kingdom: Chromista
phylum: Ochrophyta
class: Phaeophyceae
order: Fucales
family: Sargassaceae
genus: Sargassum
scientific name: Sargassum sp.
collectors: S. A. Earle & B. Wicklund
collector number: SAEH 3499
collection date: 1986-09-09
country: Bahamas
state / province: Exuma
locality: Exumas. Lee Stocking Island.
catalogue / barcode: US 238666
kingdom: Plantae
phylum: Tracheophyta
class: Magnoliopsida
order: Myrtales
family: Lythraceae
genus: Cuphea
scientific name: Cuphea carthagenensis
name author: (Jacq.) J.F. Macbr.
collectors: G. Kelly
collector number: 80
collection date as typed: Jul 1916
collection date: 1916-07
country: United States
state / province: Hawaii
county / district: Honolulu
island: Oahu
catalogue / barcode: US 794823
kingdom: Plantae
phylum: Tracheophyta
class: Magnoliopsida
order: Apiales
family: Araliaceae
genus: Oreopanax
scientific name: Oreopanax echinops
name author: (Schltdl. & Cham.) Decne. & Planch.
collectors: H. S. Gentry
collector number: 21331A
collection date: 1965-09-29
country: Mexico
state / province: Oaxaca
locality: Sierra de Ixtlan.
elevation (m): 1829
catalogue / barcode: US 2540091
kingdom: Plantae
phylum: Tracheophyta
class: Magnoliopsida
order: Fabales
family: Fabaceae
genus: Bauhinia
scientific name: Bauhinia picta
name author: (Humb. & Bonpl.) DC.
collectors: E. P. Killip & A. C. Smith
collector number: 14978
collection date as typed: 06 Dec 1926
····················
[TASK] Reproduce every line of the data above, without changing anything.

[EXERCISE SOLUTION]
kingdom: Chromista
phylum: Ochrophyta
class: Phaeophyceae
order: Fucales
family: Sargassaceae
genus: Sargassum
scientific name: Sargassum sp.
collectors: S. A. Earle & B. Wicklund
collector number: SAEH 3499
collection date: 1986-09-09
country: Bahamas
state / province: Exuma
locality: Exumas. Lee Stocking Island.
catalogue / barcode: US 238666
kingdom: Plantae
phylum: Tracheophyta
class: Magnoliopsida
order: Myrtales
family: Lythraceae
genus: Cuphea
scientific name: Cuphea carthagenensis
name author: (Jacq.) J.F. Macbr.
collectors: G. Kelly
collector number: 80
collection date as typed: Jul 1916
collection date: 1916-07
country: United States
state / province: Hawaii
county / district: Honolulu
island: Oahu
catalogue / barcode: US 794823
kingdom: Plantae
phylum: Tracheophyta
class: Magnoliopsida
order: Apiales
family: Araliaceae
genus: Oreopanax
scientific name: Oreopanax echinops
name author: (Schltdl. & Cham.) Decne. & Planch.
collectors: H. S. Gentry
collector number: 21331A
collection date: 1965-09-29
country: Mexico
state / province: Oaxaca
locality: Sierra de Ixtlan.
elevation (m): 1829
catalogue / barcode: US 2540091
kingdom: Plantae
phylum: Tracheophyta
class: Magnoliopsida
order: Fabales
family: Fabaceae
genus: Bauhinia
scientific name: Bauhinia picta
name author: (Humb. & Bonpl.) DC.
collectors: E. P. Killip & A. C. Smith
collector number: 14978
collection date as typed: 06 Dec 1926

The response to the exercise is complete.